Once you have DirBuster downloaded, simply launch it running the following: java -jar DirBuster_x.jar
You can also run it directly from the command line, without the GUI, as follows: java -jar DirBuster_x.jar -H -u https://target.com
The following GUI is DirBuster's front end. This is an example of my simple config:
Keeping your threads throttled is an important part of using DirBuster. Regardless of the threads you set, DirBuster is a noisy tool and will show up in the logs. But if your threads are set too high, you could noticeably effect the availability of the site, which could prompt the admins to check the logs! So it is advised to do some bench marking, and see what thread rate you can get away with without inducing errors (There are just more elegant ways to DoS). Using the auto-switching option will attempt to optimize the requests by using HEAD instead of GET if it can. This will cause smaller responses from the server if HEAD is successful otherwise it will cause a second request to be sent as GET, so this can be an important optimization feature. If the web server supports HEAD, you should probably use auto-switching.
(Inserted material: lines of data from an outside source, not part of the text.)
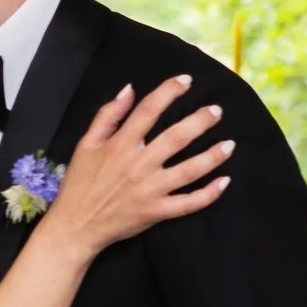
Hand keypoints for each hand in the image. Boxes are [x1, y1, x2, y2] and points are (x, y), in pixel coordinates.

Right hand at [47, 77, 231, 262]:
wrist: (76, 225)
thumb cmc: (79, 184)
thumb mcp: (85, 144)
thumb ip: (107, 115)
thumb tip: (128, 90)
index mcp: (120, 145)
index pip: (149, 110)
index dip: (169, 92)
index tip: (186, 81)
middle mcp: (138, 165)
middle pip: (176, 137)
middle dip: (200, 121)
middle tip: (216, 110)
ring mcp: (150, 190)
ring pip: (189, 170)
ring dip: (212, 156)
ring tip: (230, 144)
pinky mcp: (156, 212)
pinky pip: (188, 203)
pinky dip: (208, 194)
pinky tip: (225, 182)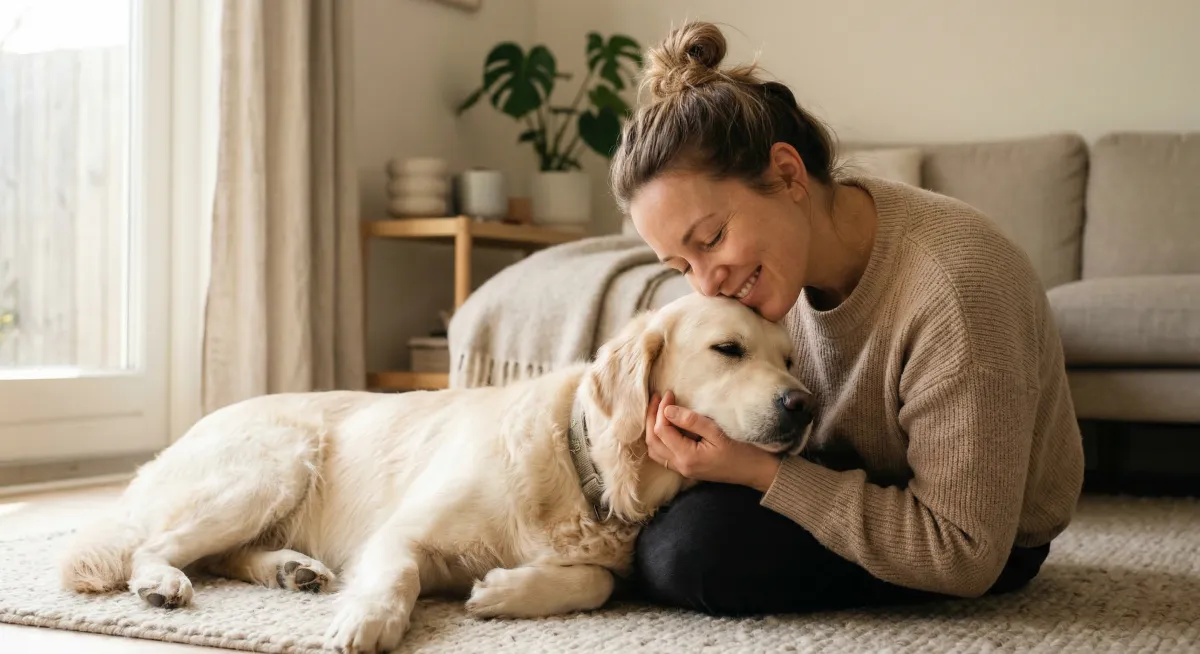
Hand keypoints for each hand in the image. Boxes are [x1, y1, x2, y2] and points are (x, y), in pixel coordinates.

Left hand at [644, 390, 781, 492]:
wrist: (755, 471)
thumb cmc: (742, 451)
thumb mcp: (717, 432)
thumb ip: (691, 421)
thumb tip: (667, 410)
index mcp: (688, 457)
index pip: (662, 430)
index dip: (661, 409)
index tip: (669, 393)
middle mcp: (681, 466)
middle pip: (652, 441)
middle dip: (651, 417)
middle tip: (657, 397)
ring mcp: (682, 469)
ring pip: (655, 449)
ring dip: (652, 428)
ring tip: (657, 409)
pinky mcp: (687, 468)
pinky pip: (663, 454)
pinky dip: (659, 439)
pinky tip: (665, 425)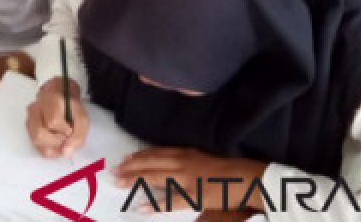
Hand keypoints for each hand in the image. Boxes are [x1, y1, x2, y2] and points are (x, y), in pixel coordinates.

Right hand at [26, 77, 88, 156]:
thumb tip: (66, 151)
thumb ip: (78, 134)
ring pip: (35, 140)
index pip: (53, 122)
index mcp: (52, 100)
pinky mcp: (27, 124)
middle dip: (54, 142)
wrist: (59, 93)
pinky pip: (34, 142)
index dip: (63, 131)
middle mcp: (37, 107)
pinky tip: (53, 142)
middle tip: (64, 139)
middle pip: (39, 134)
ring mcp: (29, 116)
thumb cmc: (70, 106)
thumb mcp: (82, 116)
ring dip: (49, 146)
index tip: (70, 130)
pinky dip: (45, 147)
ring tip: (59, 141)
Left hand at [112, 147, 265, 210]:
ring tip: (119, 182)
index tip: (125, 159)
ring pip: (155, 177)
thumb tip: (173, 164)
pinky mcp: (193, 195)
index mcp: (187, 153)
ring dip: (135, 179)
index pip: (157, 153)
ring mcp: (187, 179)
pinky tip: (142, 207)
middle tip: (114, 170)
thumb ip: (188, 160)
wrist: (246, 177)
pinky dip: (156, 203)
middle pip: (151, 162)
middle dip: (131, 166)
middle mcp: (183, 162)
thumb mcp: (204, 159)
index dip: (140, 156)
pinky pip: (170, 201)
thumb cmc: (228, 169)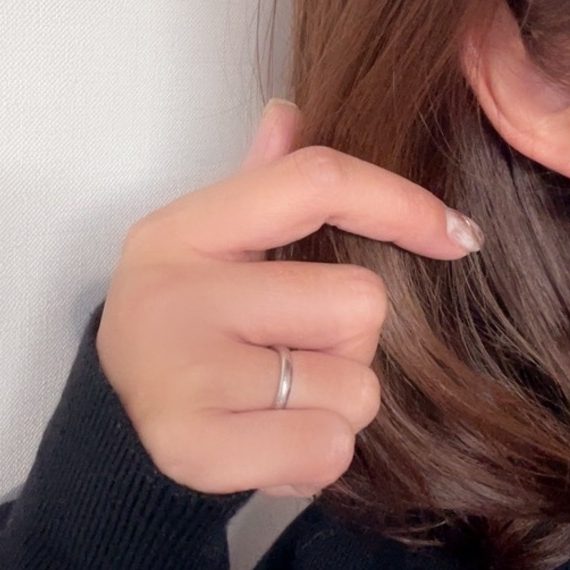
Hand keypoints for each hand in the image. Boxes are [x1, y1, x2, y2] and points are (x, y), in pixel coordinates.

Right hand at [94, 99, 483, 497]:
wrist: (111, 426)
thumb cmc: (183, 327)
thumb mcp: (205, 249)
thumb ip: (256, 187)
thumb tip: (289, 112)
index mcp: (181, 230)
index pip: (314, 181)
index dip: (401, 203)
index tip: (458, 235)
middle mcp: (174, 293)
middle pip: (359, 301)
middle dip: (351, 343)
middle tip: (292, 357)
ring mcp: (180, 371)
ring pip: (354, 388)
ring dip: (334, 407)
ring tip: (275, 407)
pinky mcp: (192, 445)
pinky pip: (327, 448)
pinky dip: (314, 458)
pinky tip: (267, 444)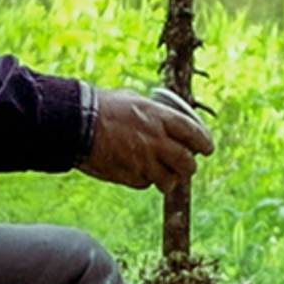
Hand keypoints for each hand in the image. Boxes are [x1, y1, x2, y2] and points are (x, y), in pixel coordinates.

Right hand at [78, 87, 214, 191]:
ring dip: (168, 179)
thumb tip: (161, 115)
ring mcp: (144, 161)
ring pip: (169, 180)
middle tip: (185, 166)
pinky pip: (145, 184)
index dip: (204, 143)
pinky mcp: (130, 176)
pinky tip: (137, 172)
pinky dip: (145, 180)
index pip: (195, 134)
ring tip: (163, 175)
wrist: (76, 123)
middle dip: (188, 166)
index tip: (207, 149)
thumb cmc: (101, 106)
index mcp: (160, 118)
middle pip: (187, 163)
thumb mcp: (132, 99)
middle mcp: (157, 141)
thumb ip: (152, 112)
An important part of using DirBuster is knowing whether or not your directories are case sensitive. This can be a quick test, by simply capitalizing a character in the directory part of your URL string. But what if you haven't been given access to a single directory yet? You can get the server's header information (curl -I [server_url]); if it's running Apache the directories are likely case sensitive, and if it's running IIS the directories are likely not case sensitive. This means you can run 'lowercase only' lists against IIS and not worry about missing anything while optimizing your scan. But for Apache you will have to run the larger, full case lists. Regardless, the best check is to always test the url string yourself, if you can. Below is a wordlist I chose for bruteforcing against Apache.
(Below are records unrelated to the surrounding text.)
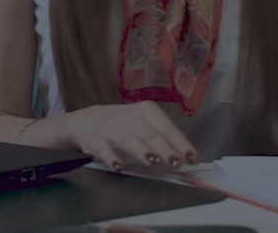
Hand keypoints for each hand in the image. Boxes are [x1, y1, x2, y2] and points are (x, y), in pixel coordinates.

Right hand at [63, 101, 197, 170]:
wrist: (86, 121)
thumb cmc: (123, 125)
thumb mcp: (143, 124)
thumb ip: (162, 138)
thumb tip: (185, 157)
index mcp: (146, 111)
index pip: (166, 127)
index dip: (179, 142)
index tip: (191, 157)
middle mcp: (129, 117)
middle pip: (149, 134)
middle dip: (163, 148)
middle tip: (175, 162)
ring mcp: (111, 128)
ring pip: (128, 139)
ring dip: (141, 150)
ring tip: (152, 161)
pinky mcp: (95, 140)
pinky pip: (104, 149)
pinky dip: (111, 157)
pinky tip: (119, 166)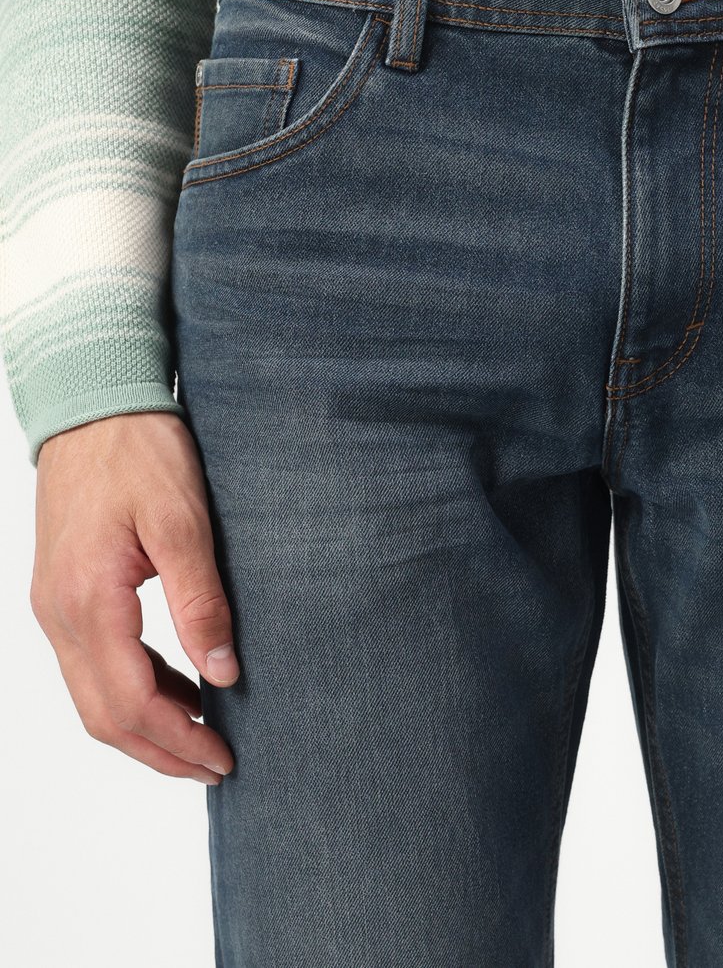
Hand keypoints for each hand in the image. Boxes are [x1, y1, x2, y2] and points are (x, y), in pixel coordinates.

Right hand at [31, 411, 238, 784]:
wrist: (92, 403)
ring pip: (92, 696)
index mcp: (88, 600)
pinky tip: (175, 682)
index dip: (179, 740)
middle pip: (103, 716)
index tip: (224, 758)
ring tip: (202, 731)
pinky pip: (90, 663)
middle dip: (160, 750)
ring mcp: (53, 604)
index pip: (131, 702)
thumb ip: (200, 601)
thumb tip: (222, 672)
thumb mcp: (182, 520)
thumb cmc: (137, 450)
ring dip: (144, 724)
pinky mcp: (61, 592)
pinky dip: (131, 687)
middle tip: (215, 764)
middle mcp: (58, 613)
You will want to start simple, perhaps only bruteforcing directories at first, and not recursively until you know the areas and file types you want to more specifically target (My simple config is shown in the first DirBuster screenshot). Then it is best to go back and target areas more specifically, even using customized wordlists for known environments. If your making your own wordlist, the words are separated using a carriage return in a simple txt document.
Below is an example of DirBuster working successfully.
Notice that instantly certain directories present a wealth of hidden information such as /hidden/readme.txt, /hidden/source/, /js/, and /error/. The 'hidden' directory could hold old websites or even functionality the developers wanted to take out of production. The 'js' directory opens a wealth of modules and functions up to the attacker, and using the 'size' column the attacker can quickly identify the largest files. Lastly, the 'response' column shows that some directories are protected from the attacker with authentication controls such as /error/ and /cgi-bin/. These may be interesting to come back to later. Another useful tool is the 'Tree View', this allows you to see where your special files are clustered hierarchically.
Under 'options' -> 'advanced options' you can also up a username and password for authenticated directory scans using basic authentication. You can also customize your headers or run DirBuster through a proxy, such as a compromised machine, to obfuscate your true scanning location. Said proxy can also be set up with authentication as well. Fuzzing the URL can also help you manipulate the application to brute for hidden files.